Jordan reopens Israel's embassy after apology and promise to compensate victims' families, state media report
Jordan said on Thursday that Israel has apologised for the deaths of three citizens killed by Israelis in two separate incidents in 2014 and 2017 respectively, state media said.
Two Jordanians were killed by an Israeli embassy security guard last July in an incident that soured ties and led to the closure of the Israeli embassy in Amman.
Israel has now pledged to "implement and follow up legal measures" in that case and also to take action in the shooting of an unarmed Jordanian judge by an Israeli soldier at Allenby Bridge in 2014, said government spokesman Mohammad al-Momani.
Al-Momani was quoted by state news agency Petra as saying the Israeli foreign ministry had sent a memorandum expressing "deep regrets and apologies" over the incident at the embassy and pledging to take legal action in the case.
Israel will pay compensation to the three families, he said.

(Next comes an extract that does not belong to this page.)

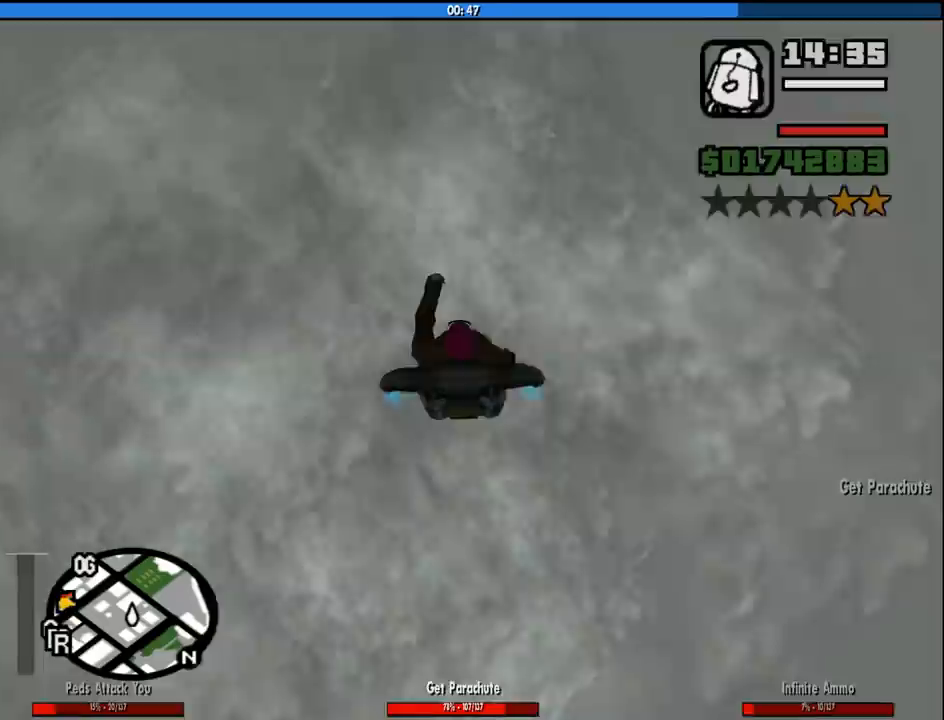
{"keys": ["shift"], "mouse": [], "events": []}
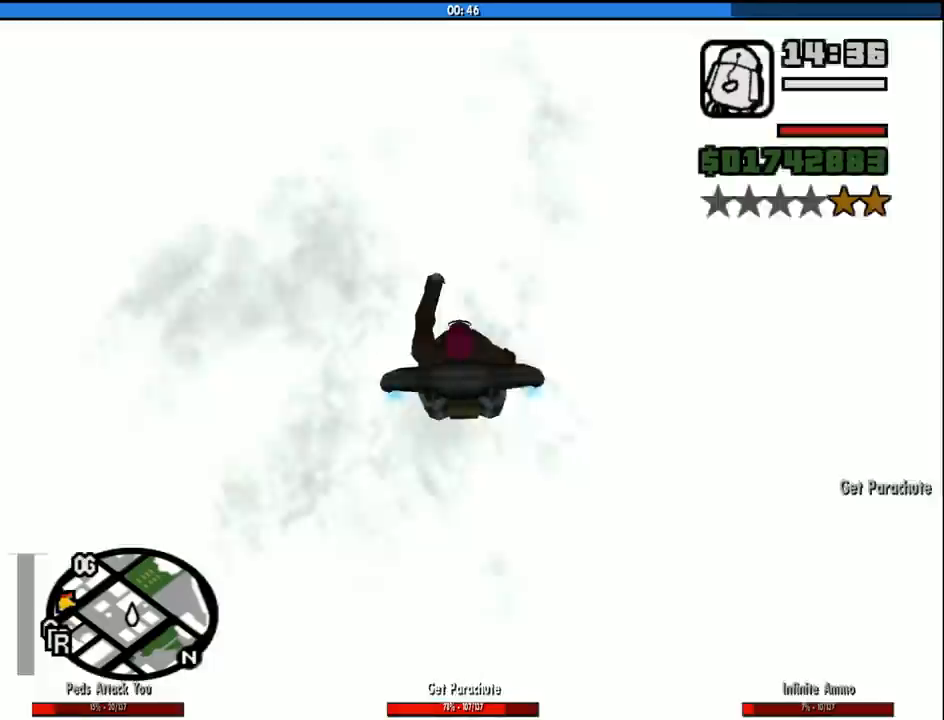
{"keys": ["shift"], "mouse": [], "events": []}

Jordan had said it would not allow Israel to reopen its embassy in Amman until it launched legal proceedings against the security guard. The handling of the shooting had tested ties between Israel and Jordan, one of only two Arab states that have a peace treaty with Israel. The two have a long history of close security ties.
The embassy was closed shortly after Israel hastily repatriated the guard under diplomatic immunity to prevent Jordanian authorities from interrogating him and taking any legal action against him. The Israeli ambassador and embassy staff members were removed.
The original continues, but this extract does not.